═══ Available records ═══

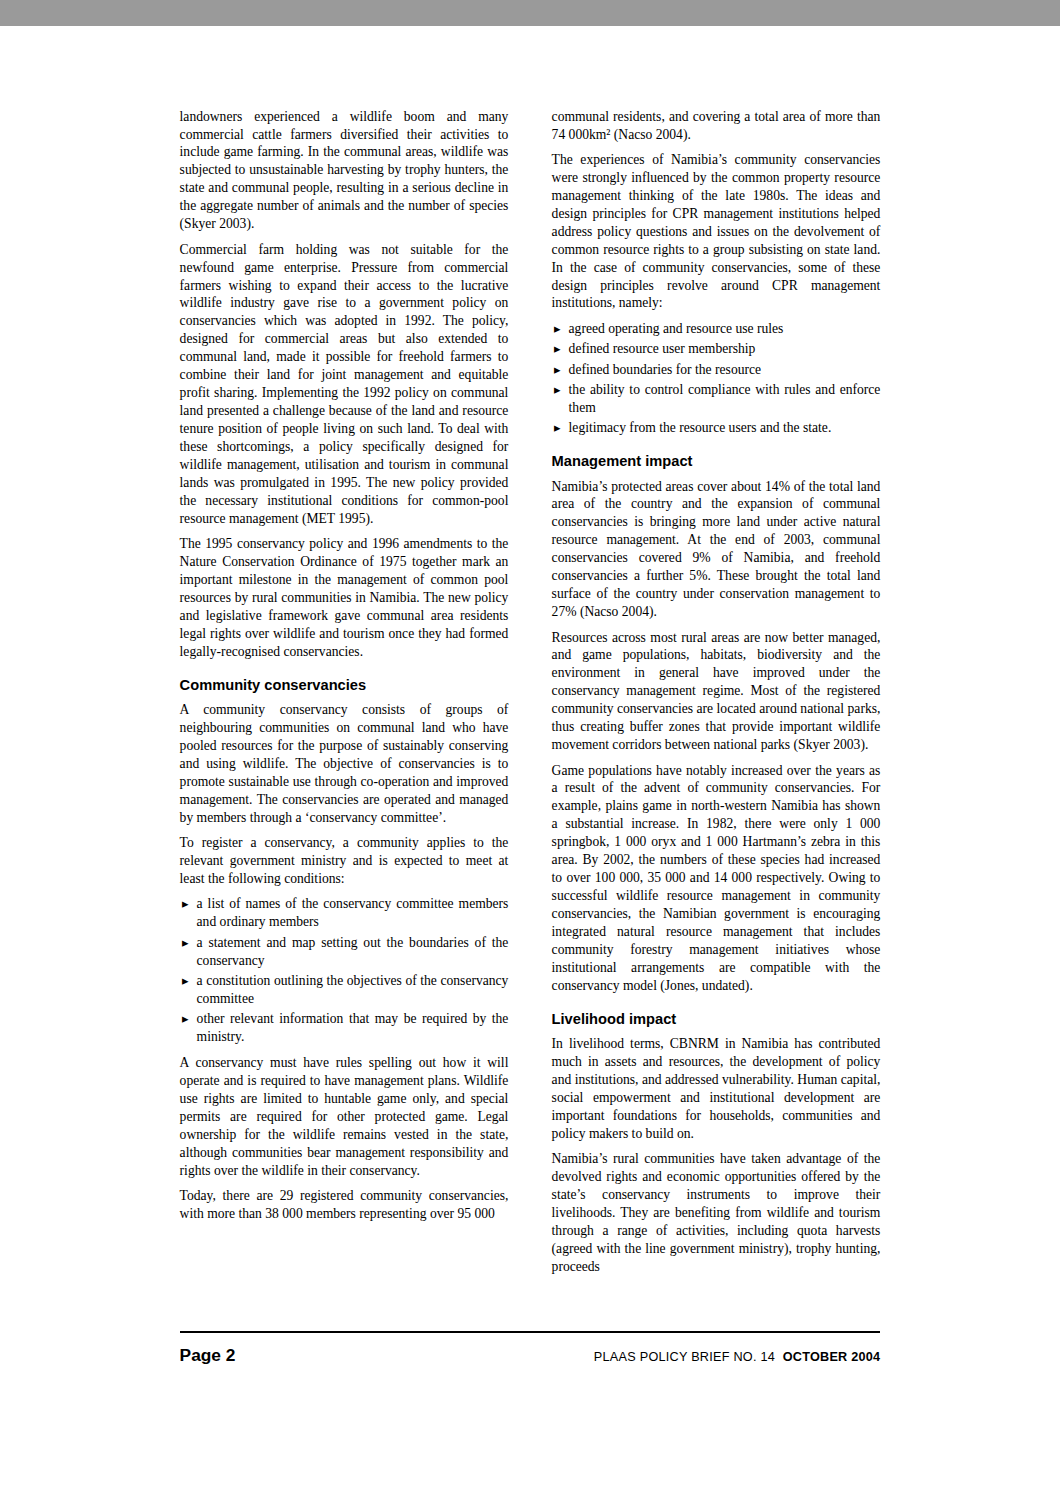landowners experienced a wildlife boom and many commercial cattle farmers diversified their activities to include game farming. In the communal areas, wildlife was subjected to unsustainable harvesting by trophy hunters, the state and communal people, resulting in a serious decline in the aggregate number of animals and the number of species (Skyer 2003).
Commercial farm holding was not suitable for the newfound game enterprise. Pressure from commercial farmers wishing to expand their access to the lucrative wildlife industry gave rise to a government policy on conservancies which was adopted in 1992. The policy, designed for commercial areas but also extended to communal land, made it possible for freehold farmers to combine their land for joint management and equitable profit sharing. Implementing the 1992 policy on communal land presented a challenge because of the land and resource tenure position of people living on such land. To deal with these shortcomings, a policy specifically designed for wildlife management, utilisation and tourism in communal lands was promulgated in 1995. The new policy provided the necessary institutional conditions for common-pool resource management (MET 1995).
The 1995 conservancy policy and 1996 amendments to the Nature Conservation Ordinance of 1975 together mark an important milestone in the management of common pool resources by rural communities in Namibia. The new policy and legislative framework gave communal area residents legal rights over wildlife and tourism once they had formed legally-recognised conservancies.
Community conservancies
A community conservancy consists of groups of neighbouring communities on communal land who have pooled resources for the purpose of sustainably conserving and using wildlife. The objective of conservancies is to promote sustainable use through co-operation and improved management. The conservancies are operated and managed by members through a ‘conservancy committee’.
To register a conservancy, a community applies to the relevant government ministry and is expected to meet at least the following conditions:
a list of names of the conservancy committee members and ordinary members
a statement and map setting out the boundaries of the conservancy
a constitution outlining the objectives of the conservancy committee
other relevant information that may be required by the ministry.
A conservancy must have rules spelling out how it will operate and is required to have management plans. Wildlife use rights are limited to huntable game only, and special permits are required for other protected game. Legal ownership for the wildlife remains vested in the state, although communities bear management responsibility and rights over the wildlife in their conservancy.
Today, there are 29 registered community conservancies, with more than 38 000 members representing over 95 000
communal residents, and covering a total area of more than 74 000km² (Nacso 2004).
The experiences of Namibia’s community conservancies were strongly influenced by the common property resource management thinking of the late 1980s. The ideas and design principles for CPR management institutions helped address policy questions and issues on the devolvement of common resource rights to a group subsisting on state land. In the case of community conservancies, some of these design principles revolve around CPR management institutions, namely:
agreed operating and resource use rules
defined resource user membership
defined boundaries for the resource
the ability to control compliance with rules and enforce them
legitimacy from the resource users and the state.
Management impact
Namibia’s protected areas cover about 14% of the total land area of the country and the expansion of communal conservancies is bringing more land under active natural resource management. At the end of 2003, communal conservancies covered 9% of Namibia, and freehold conservancies a further 5%. These brought the total land surface of the country under conservation management to 27% (Nacso 2004).
Resources across most rural areas are now better managed, and game populations, habitats, biodiversity and the environment in general have improved under the conservancy management regime. Most of the registered community conservancies are located around national parks, thus creating buffer zones that provide important wildlife movement corridors between national parks (Skyer 2003).
Game populations have notably increased over the years as a result of the advent of community conservancies. For example, plains game in north-western Namibia has shown a substantial increase. In 1982, there were only 1 000 springbok, 1 000 oryx and 1 000 Hartmann’s zebra in this area. By 2002, the numbers of these species had increased to over 100 000, 35 000 and 14 000 respectively. Owing to successful wildlife resource management in community conservancies, the Namibian government is encouraging integrated natural resource management that includes community forestry management initiatives whose institutional arrangements are compatible with the conservancy model (Jones, undated).
Livelihood impact
In livelihood terms, CBNRM in Namibia has contributed much in assets and resources, the development of policy and institutions, and addressed vulnerability. Human capital, social empowerment and institutional development are important foundations for households, communities and policy makers to build on.
Namibia’s rural communities have taken advantage of the devolved rights and economic opportunities offered by the state’s conservancy instruments to improve their livelihoods. They are benefiting from wildlife and tourism through a range of activities, including quota harvests (agreed with the line government ministry), trophy hunting, proceeds
Page 2
PLAAS POLICY BRIEF NO. 14 OCTOBER 2004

═══

■ **Assignment**
Write out exactly the lines that run from the top of the listing above to the line containing "a constitution outlining", both ends included. Omit every picture.

■ **Task answer**
landowners experienced a wildlife boom and many commercial cattle farmers diversified their activities to include game farming. In the communal areas, wildlife was subjected to unsustainable harvesting by trophy hunters, the state and communal people, resulting in a serious decline in the aggregate number of animals and the number of species (Skyer 2003).
Commercial farm holding was not suitable for the newfound game enterprise. Pressure from commercial farmers wishing to expand their access to the lucrative wildlife industry gave rise to a government policy on conservancies which was adopted in 1992. The policy, designed for commercial areas but also extended to communal land, made it possible for freehold farmers to combine their land for joint management and equitable profit sharing. Implementing the 1992 policy on communal land presented a challenge because of the land and resource tenure position of people living on such land. To deal with these shortcomings, a policy specifically designed for wildlife management, utilisation and tourism in communal lands was promulgated in 1995. The new policy provided the necessary institutional conditions for common-pool resource management (MET 1995).
The 1995 conservancy policy and 1996 amendments to the Nature Conservation Ordinance of 1975 together mark an important milestone in the management of common pool resources by rural communities in Namibia. The new policy and legislative framework gave communal area residents legal rights over wildlife and tourism once they had formed legally-recognised conservancies.
Community conservancies
A community conservancy consists of groups of neighbouring communities on communal land who have pooled resources for the purpose of sustainably conserving and using wildlife. The objective of conservancies is to promote sustainable use through co-operation and improved management. The conservancies are operated and managed by members through a ‘conservancy committee’.
To register a conservancy, a community applies to the relevant government ministry and is expected to meet at least the following conditions:
a list of names of the conservancy committee members and ordinary members
a statement and map setting out the boundaries of the conservancy
a constitution outlining the objectives of the conservancy committee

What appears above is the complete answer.